In the forum thread about pricing a marley dance floor rental, how many seats does each of the arts center's two spaces have?

:: Text shown

# What price, Marley?



## Prod_Coordinator_Monkey (Mar 23, 2021)

I just got hired as the Production Coordinator at a small 2 venue performing arts center after being pandemic-out-of-work for over 8 months. Yay!

Limited storage space for stuff, limited budget, you know the story.

The performing arts center addition that includes the spaces I'm responsible for is still under construction. So, I'm in the middle of creating a lot of the foundational paperwork from tech specs to designing the rep plot to the pricing schedule for clients who want to rent the space.

Here is a funny question about pricing. We are a non-union house zoned as an educational theater in a mixed-use residential area. Our 2 100 seat spaces will be available for rent when our 3 resident companies aren't using the space. I'm having to come up with reasonable rental pricing for the use of certain equipment. Coming up with pricing for renting the space, additional labor for load-in/strike, electrics calls, etc. use of additional lighting instruments not in the rep plot, or consumables like gel, that's easy.

But when it comes to pricing for wear and tear on certain other equipment? I'm not quite sure what formula to use if something isn't out-right damaged to the point of needing replacement or expensive major repair.

Case in point: laying the marley floor. I know how much to charge for the labor of installing it and striking it. But how much should I charge for the use of it in the first place? (As in the use case of a renter who will be providing their own knowledgeable technicians who'd install it themselves and strike it themselves.)

I'm filing this under things you don't often think about until you are the one in charge of having to think about them. And, since we are a community organization, I'm trying to be on the low side of fair. We want people to be able to afford to rent us! Especially since I'm in an area with a strong dance community full of independent artists and young companies I hope we can serve.

tl;dr: How much should renting our soon-to-be lovely brand new Marley dance floor reasonably cost?


----------



## TimMc (Mar 23, 2021)

How many rentals until it's damaged and needs replacement? Are the resident companies renting the floor or does it come with the theater for them?

I've seen dance floors last 10 years (120 performances, 4 shows a year, 3 perf/show) and I've seen them badly damaged on their maiden voyage. Ballet? No problem. Opera? Let's have a chat with the carpenter and the props master... same for youth theater.


----------



## Ben Stiegler (Mar 24, 2021)

Tim's right about those who tread lightly, and those who spill their cokes. For lighting gear - are you LED, or halogen lamped? Figure the hours the light source will run, divide into the cost of the replacement item AND the labor to handle it (order, install, etc.) and you have some idea of a fudge factor for use.

Sound system - invest if you don't have already in a post-board speaker/room processor with an absolute limiter function - to protect your costly speakers from people plugging in when their source is already blasting at 200%, ground buzzes, etc. Tell us where you are - I'm in MN a lot during non-pandemic years, and worked in a lot of the smaller houses back in the day.

::::
:: Excerpted records

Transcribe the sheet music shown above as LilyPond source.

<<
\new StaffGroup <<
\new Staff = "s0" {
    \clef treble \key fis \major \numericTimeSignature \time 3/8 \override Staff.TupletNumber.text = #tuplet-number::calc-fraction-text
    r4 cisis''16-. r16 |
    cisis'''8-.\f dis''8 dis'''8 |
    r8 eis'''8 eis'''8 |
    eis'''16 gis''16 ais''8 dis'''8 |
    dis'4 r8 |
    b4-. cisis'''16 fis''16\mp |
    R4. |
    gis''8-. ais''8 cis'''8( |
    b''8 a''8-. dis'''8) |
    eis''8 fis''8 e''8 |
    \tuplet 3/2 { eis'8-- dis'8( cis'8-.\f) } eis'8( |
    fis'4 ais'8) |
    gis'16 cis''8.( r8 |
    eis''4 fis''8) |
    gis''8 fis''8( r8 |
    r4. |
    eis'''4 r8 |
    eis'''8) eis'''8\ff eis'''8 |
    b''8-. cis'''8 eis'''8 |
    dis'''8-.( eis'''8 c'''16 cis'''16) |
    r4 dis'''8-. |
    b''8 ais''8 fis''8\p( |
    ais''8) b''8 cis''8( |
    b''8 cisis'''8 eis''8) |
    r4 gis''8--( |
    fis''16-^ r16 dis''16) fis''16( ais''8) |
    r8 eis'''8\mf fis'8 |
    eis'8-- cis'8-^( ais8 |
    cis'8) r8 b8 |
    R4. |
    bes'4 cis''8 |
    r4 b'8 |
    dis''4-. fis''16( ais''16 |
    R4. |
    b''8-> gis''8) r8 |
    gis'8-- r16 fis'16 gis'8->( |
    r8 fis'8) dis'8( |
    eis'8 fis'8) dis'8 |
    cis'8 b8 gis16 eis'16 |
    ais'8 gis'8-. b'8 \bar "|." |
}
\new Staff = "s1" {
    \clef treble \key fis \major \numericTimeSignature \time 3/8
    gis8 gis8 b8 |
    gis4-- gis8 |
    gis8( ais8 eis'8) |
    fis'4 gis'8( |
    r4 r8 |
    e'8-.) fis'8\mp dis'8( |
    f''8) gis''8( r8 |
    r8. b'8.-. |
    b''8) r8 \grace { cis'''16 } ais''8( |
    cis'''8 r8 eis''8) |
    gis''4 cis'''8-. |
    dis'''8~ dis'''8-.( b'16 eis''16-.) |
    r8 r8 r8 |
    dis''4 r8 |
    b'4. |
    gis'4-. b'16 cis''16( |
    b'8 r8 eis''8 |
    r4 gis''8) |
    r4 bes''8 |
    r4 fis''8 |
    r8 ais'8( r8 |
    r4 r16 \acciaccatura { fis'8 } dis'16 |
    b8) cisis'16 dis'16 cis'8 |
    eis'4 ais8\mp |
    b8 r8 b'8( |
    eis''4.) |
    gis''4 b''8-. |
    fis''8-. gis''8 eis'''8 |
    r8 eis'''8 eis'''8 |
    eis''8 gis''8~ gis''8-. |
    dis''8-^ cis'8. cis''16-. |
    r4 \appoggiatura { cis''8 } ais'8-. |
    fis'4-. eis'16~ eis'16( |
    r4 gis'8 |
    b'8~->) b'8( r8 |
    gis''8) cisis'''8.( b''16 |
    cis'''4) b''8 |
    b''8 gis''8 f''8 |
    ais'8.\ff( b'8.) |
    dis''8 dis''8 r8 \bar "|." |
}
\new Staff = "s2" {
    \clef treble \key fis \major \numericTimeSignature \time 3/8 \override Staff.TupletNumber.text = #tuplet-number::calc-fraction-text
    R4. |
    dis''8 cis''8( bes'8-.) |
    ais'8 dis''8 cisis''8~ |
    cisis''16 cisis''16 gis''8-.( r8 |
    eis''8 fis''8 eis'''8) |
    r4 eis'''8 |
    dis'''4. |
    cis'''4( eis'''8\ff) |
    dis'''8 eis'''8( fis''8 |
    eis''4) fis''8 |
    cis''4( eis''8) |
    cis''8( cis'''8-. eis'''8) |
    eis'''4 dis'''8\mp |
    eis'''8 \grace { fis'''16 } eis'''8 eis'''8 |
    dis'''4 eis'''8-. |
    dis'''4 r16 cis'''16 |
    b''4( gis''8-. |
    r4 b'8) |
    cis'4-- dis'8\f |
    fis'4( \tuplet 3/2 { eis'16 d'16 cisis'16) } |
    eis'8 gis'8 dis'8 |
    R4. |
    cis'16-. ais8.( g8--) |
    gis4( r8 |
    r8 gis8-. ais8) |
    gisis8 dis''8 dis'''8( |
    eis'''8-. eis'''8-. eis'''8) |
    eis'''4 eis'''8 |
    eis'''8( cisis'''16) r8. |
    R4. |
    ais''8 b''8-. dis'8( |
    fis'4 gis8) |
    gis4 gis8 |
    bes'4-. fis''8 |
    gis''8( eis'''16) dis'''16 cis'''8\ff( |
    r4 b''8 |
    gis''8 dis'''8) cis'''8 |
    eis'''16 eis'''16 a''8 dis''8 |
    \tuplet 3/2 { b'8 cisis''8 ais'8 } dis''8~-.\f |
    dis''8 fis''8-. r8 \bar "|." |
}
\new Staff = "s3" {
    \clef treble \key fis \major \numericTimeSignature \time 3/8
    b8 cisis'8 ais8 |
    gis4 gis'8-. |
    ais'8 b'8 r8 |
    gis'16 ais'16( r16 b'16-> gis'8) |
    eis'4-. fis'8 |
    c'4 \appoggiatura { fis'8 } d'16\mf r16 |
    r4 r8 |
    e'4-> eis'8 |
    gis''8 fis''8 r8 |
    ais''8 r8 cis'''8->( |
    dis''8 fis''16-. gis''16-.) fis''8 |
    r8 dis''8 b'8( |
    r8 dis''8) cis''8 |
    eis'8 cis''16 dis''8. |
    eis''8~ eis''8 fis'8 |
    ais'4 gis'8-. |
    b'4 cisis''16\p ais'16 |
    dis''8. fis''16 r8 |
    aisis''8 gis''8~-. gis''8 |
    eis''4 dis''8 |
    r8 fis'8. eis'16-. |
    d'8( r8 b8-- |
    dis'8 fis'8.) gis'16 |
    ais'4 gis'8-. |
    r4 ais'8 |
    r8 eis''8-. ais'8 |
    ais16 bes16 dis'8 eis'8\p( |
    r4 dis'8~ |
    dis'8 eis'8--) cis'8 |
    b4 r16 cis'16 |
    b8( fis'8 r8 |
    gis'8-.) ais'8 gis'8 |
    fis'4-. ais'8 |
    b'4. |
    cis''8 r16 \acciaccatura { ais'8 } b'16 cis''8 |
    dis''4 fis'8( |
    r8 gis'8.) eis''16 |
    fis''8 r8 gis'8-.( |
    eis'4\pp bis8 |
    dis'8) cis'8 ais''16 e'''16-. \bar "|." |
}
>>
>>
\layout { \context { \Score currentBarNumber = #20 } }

::::

Result -> Each space has 100 seats.